Mentre penso, svestendomi, rispondo a mia madre dicendole che si, andrò a messa questa mattina, che è domenica. Lei esce, io entro in vasca, dove penserò, scrivendo mentalmente bellissimi inizi di romanzi che rimarranno incompiuti, pensando a lei, a lei e me e infine a me e basta, con rimorsi, rimpianti e anni buttati da ricordare. Non ci vado a messa in realtà, a mia madre mento sempre da un po’ di tempo. Qualcuno mi da del debole per questo, che ho l’età di poter fare quello che voglio senza preoccuparmi degli altri, che se voglio posso tatuarmi come desidero, bestemmiare come desidero, scopare senza sentimento qualsiasi ammasso di carne che riesca ad intortare, fottere il prossimo, spillare soldi, lavorare meno e guadagnare di più facendo il furbo, incurante delle lacrime che sgorgano sulle guance di chi mi sta di fronte, dei loro pensieri, delle loro domande e delusioni, dei loro “dove ho sbagliato, che ne è stato, dove l’ho perso”.

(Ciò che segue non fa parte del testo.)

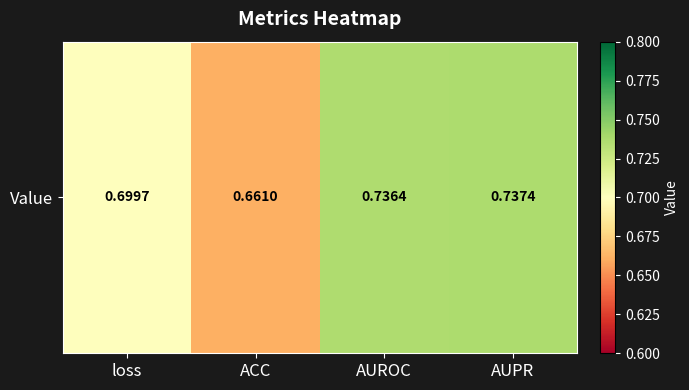

List the labels in order of value, largest first.

AUPR, AUROC, loss, ACC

Sembro costretto ad immergermi nel loro cinismo estremo, nell’egoismo, come se fossi abbandonato in una giungla e quello fosse l’unico frutto disponibile. Dovrei non fregarmene delle sofferenze degli altri, del dolore che posso procurare, in una specie di lotta tra highlander in cui ne rimarrà soltanto uno, perché gli altri di me non si curano, che non gliene importa un cazzo se ti feriscono a morte, come se fosse una giustificazione per fare altrimenti, spronato ad affrontare la vita con un’ascia dietro le spalle, tenuta nascosta.

Ma perché dovrei fregarmene?

Per un po’ci ho provato ad incarnare l’egoismo e il cinismo, pubblicizzato come il perfetto antidoto per il mondo che ci circonda. Ma mi sono accorto che non mi voglio bene abbastanza per essere così, a stento mi sopporto. Mi piacciono di più quelli che mi stanno attorno, soprattutto quando mi fanno sentire meno solo.

Perché dovrebbe essere meglio fregarmene, se sono tristi o pieni di problemi? Io li preferisco quando mi sorridono.

A volte penso che chi mi consiglia il cinismo, non sopporta avere a che fare con gente come me.